Asked about the incident at a regular news briefing on Monday, a spokesperson for China’s Foreign Ministry said the Chinese military had “always been highly disciplined” and had “always operated professionally on the basis of international law and international practices.”

“We hope relevant parties can stop causing troubles at China’s doorstep and work with China to jointly safeguard the momentum of improving China-Australia relations,” spokesperson Mao Ning said.

The incident took place a week after Albanese paid a landmark visit to Beijing – the first trip by an Australian leader in seven years – to stabilize rocky bilateral ties after years of economic tension.

In the Sky News interview, Albanese sidestepped a question on whether the incident will make bilateral relations “look shaky” now.

“Well, what I said when I was in China is that we will cooperate where we can but disagree where we must. And this is one of those times where we disagree with the action of China,” Albanese said.

“We’ve made it clear that we disagree with what occurred, that we have the strongest possible objection, and that this sort of event should not occur.”

‘Unsafe and unprofessional’ interaction

In his statement Saturday, Marles said the Australian government had expressed “serious concerns” to the Chinese government over what it called an “unsafe and unprofessional” interaction with a People’s Liberation Army Navy (PLA Navy) destroyer.

Medical assessments found the divers had sustained minor injuries, “likely due to being subjected to the sonar pulses from the Chinese destroyer,” the statement said.

Military ships use sonar to detect and locate objects in the water. Divers exposed to high levels of underwater sound can suffer from “dizziness, hearing damage or other injuries to other sensitive organs,” depending on the frequency and intensity of the sound, according to the London-based Diving Medical Advisory Committee.

The HMAS Toowoomba had been in Japan’s exclusive economic zone conducting operations in support of United Nations sanctions enforcement and was enroute to commence a scheduled port visit to Japan, according to Marles’ statement.

“Australia expects all countries, including China, to operate their militaries in a professional and safe manner,” Marles said.

“Defense has for decades undertaken maritime surveillance activities in the region and does so in accordance with international law, exercising the right to freedom of navigation and overflight in international waters and airspace.”

China’s navy and air forces have been accused of unsafe practices by US and Canadian militaries in multiple close encounters in the East and South China seas in recent months.

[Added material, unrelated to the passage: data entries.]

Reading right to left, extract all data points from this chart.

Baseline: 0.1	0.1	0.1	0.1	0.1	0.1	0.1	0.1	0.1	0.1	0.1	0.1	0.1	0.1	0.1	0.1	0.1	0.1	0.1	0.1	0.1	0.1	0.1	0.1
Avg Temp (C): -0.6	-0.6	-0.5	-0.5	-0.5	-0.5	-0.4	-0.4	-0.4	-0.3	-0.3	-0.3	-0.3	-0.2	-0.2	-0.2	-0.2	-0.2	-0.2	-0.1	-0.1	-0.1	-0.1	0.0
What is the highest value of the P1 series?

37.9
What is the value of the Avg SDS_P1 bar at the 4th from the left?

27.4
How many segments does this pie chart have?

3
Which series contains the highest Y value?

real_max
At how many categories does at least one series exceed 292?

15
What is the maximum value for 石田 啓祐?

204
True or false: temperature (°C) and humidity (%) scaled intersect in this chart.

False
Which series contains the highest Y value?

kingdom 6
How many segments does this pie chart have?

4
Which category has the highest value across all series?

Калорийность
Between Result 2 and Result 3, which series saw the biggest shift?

Earlier this month, the Canadian military said a Chinese warplane fired flares in front of its helicopter over international waters of the South China Sea on October 29, an operation it said was reckless and could have resulted in the downing of the aircraft.

In response, China blamed Canada for carrying out “malicious and provocative” actions in the South China Sea.

Ray Powell, director of SeaLight at the Gordian Knot Center for National Security Innovation at Stanford University, said it will likely never be known if the order to use the sonar came from commanders in Beijing or at a lower level, maybe the Chinese destroyer captain himself.

“Either is disturbing, as the former would indicate mendacity at very senior levels, while the latter would demonstrate a mendacious military culture,” said Powell, a former US Air Force officer.

“Were the roles reversed, it seems clear to me that an Australian naval commander who did the same thing would be relieved of command, or worse. Yet nobody believes such action is even being considered by Beijing,” Powell said.